Dauo - Droid

1. Introduction

The current image has no alternative text. The file name is: IMG_20250912_225223-scaled.jpg

Web scraping is the process of extracting data from websites. In Python, we commonly use libraries like requests (to fetch web pages) and BeautifulSoup (to parse and extract information from HTML).

2. Installing Required Libraries

Before scraping, install the libraries:

pip install requests beautifulsoup4

3. Basic Web Scraping Example

import requests
from bs4 import BeautifulSoup

# Step 1: Fetch a web page
url = "https://quotes.toscrape.com/"
response = requests.get(url)

# Step 2: Parse the HTML content
soup = BeautifulSoup(response.text, "html.parser")

# Step 3: Extract quotes and authors
quotes = soup.find_all("span", class_="text")
authors = soup.find_all("small", class_="author")

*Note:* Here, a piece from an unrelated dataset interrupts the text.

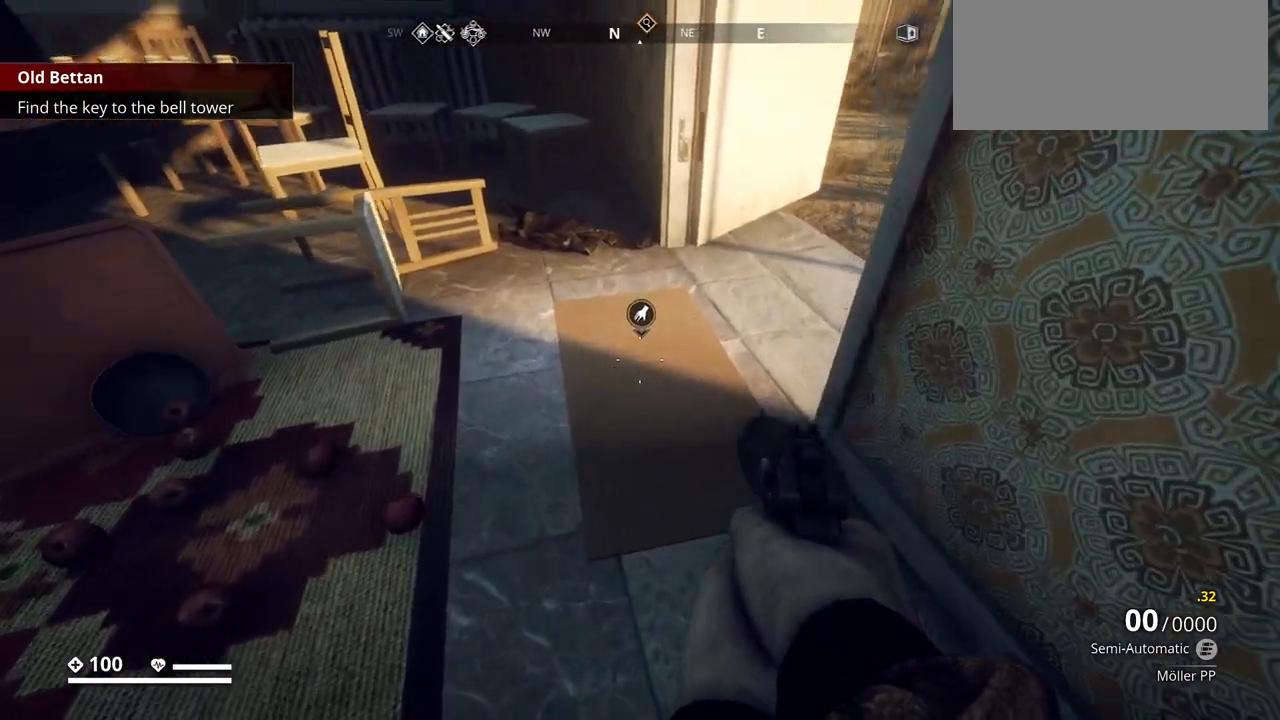
{"keys": ["ctrl_l", "e"], "events": [[83, "w", "up"], [383, "e", "down"]]}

for q, a in zip(quotes, authors):
    print(f"{q.get_text()} - {a.get_text()}")

Output Example:

“The world as we have created it is a process of our thinking.” - Albert Einstein
“It is our choices, Harry, that show what we truly are.” - J.K. Rowling
...

4. Commonly Used BeautifulSoup Methods

Method	Description
`soup.find(tag)`	Finds the first occurrence of a tag
`soup.find_all(tag)`	Finds all occurrences of a tag
`element.get_text()`	Extracts text content inside an element
`element['attribute']`	Gets the value of an attribute (e.g., `href`)
`soup.select("css_selector")`	Finds elements using CSS selectors

5. Extracting Links Example

links = soup.find_all("a")
for link in links:
    href = link.get("href")
    text = link.get_text(strip=True)
    print(f"Text: {text} -> Link: {href}")

6. Scraping with CSS Selectors

# Example: Get all quotes using CSS selectors
quotes = soup.select("span.text")
for q in quotes:
    print(q.text)

7. Handling Pagination (Multiple Pages)

page = 1
while True:
    url = f"https://quotes.toscrape.com/page/{page}/"
    response = requests.get(url)
    
    if "No quotes found!" in response.text:
        break
    
    soup = BeautifulSoup(response.text, "html.parser")
    quotes = soup.find_all("span", class_="text")
    
    for q in quotes:
        print(q.get_text())
    
    page += 1

8. Best Practices for Web Scraping

✅ Always check the website’s robots.txt rules.
✅ Avoid overloading servers (use delays with time.sleep).
✅ Consider using APIs if available instead of scraping.
✅ Be respectful and ethical when scraping.

9. Summary

requests → Fetches web pages.
BeautifulSoup → Parses and extracts data from HTML.
Methods like .find(), .find_all(), .select(), and .get_text() help extract elements.
Pagination lets you scrape multiple pages in a loop.
Always follow best practices and respect website policies.